Look through the data below and show every line that includes "down".

TASK MATERIAL:
*** Begin section ***
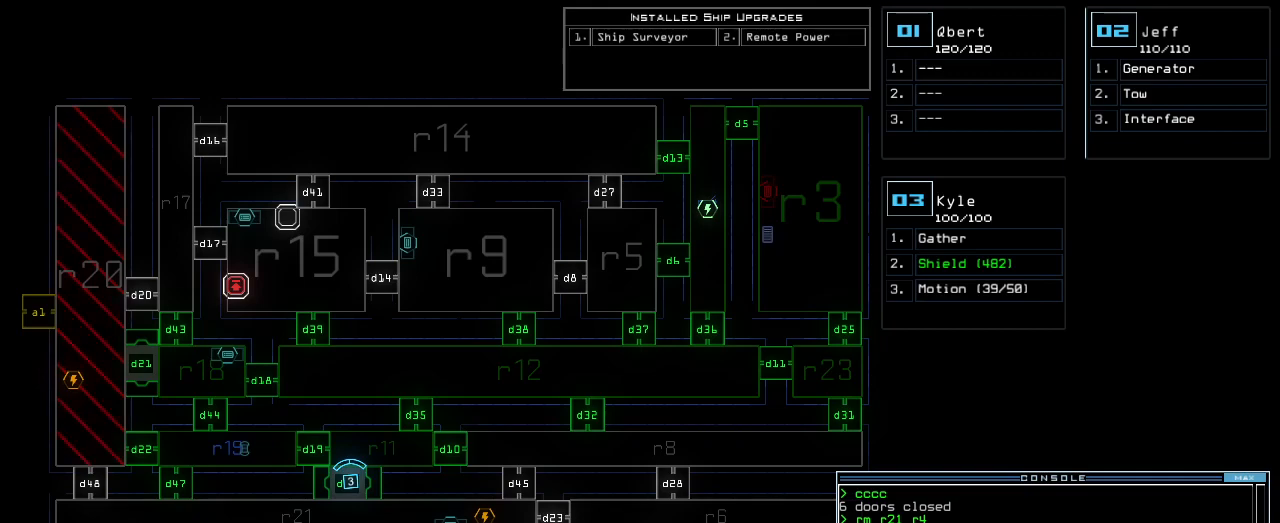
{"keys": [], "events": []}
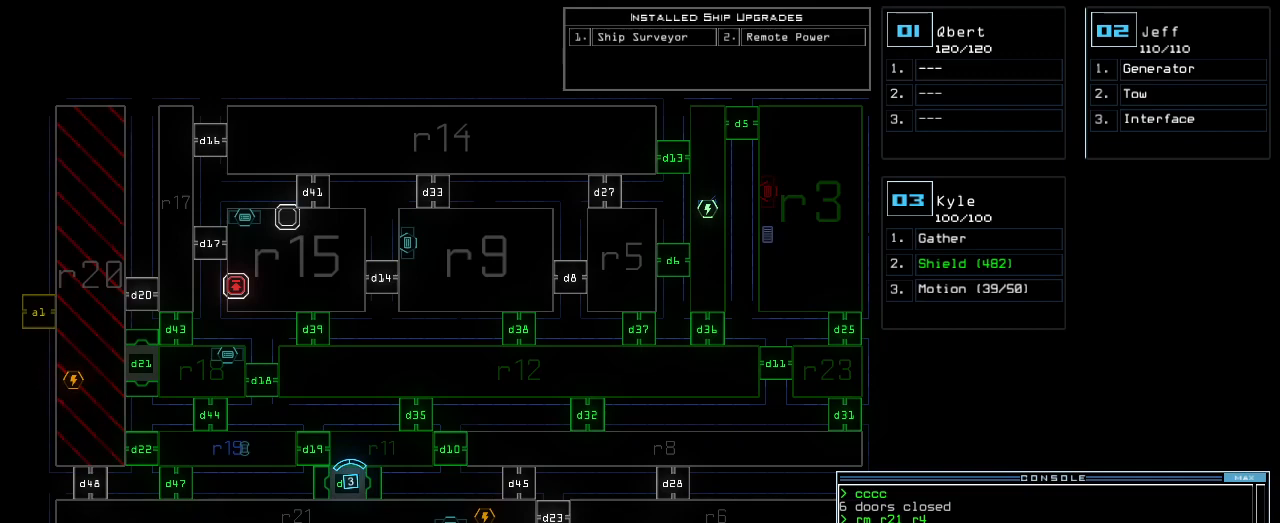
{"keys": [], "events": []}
*** End section ***
*** Begin section ***
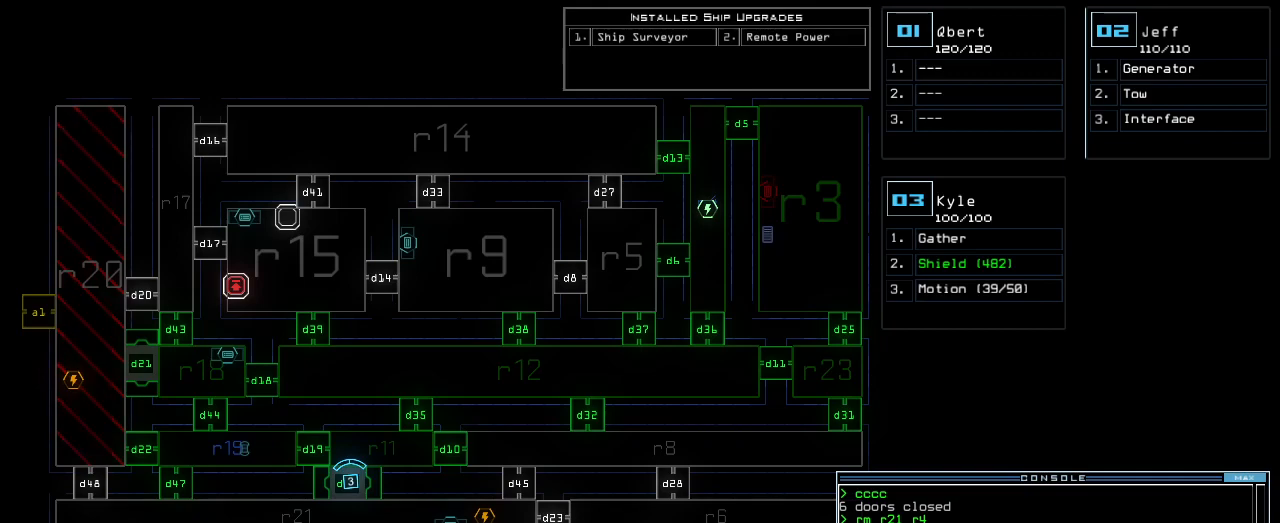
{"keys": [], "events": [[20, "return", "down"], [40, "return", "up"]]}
*** End section ***
*** Begin section ***
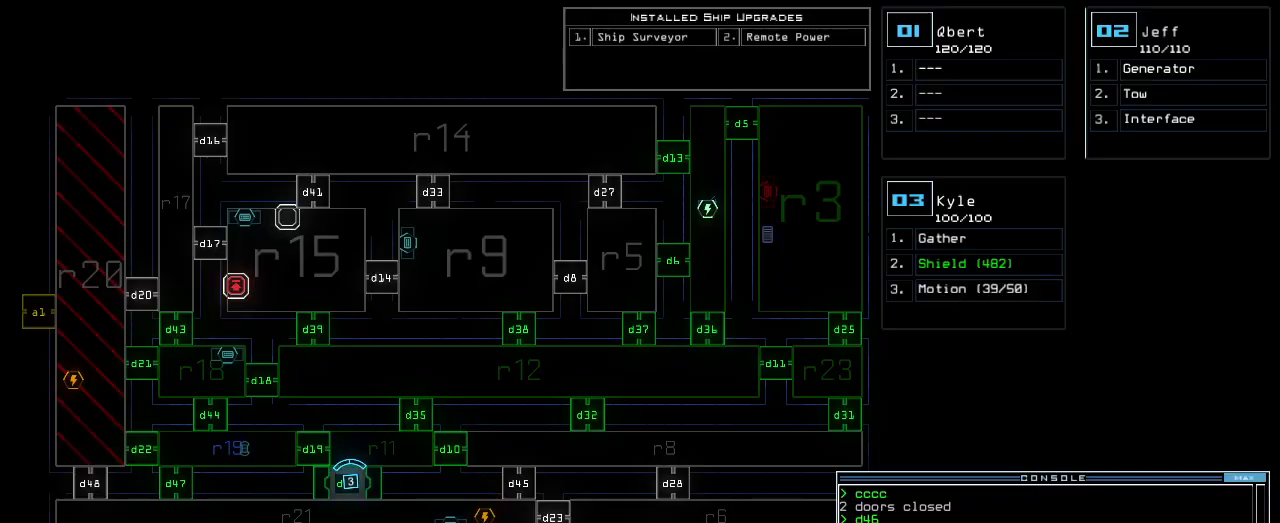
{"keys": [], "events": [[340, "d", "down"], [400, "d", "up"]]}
*** End section ***
OUTPUT:
{"keys": [], "events": [[20, "return", "down"], [40, "return", "up"]]}
{"keys": [], "events": [[340, "d", "down"], [400, "d", "up"]]}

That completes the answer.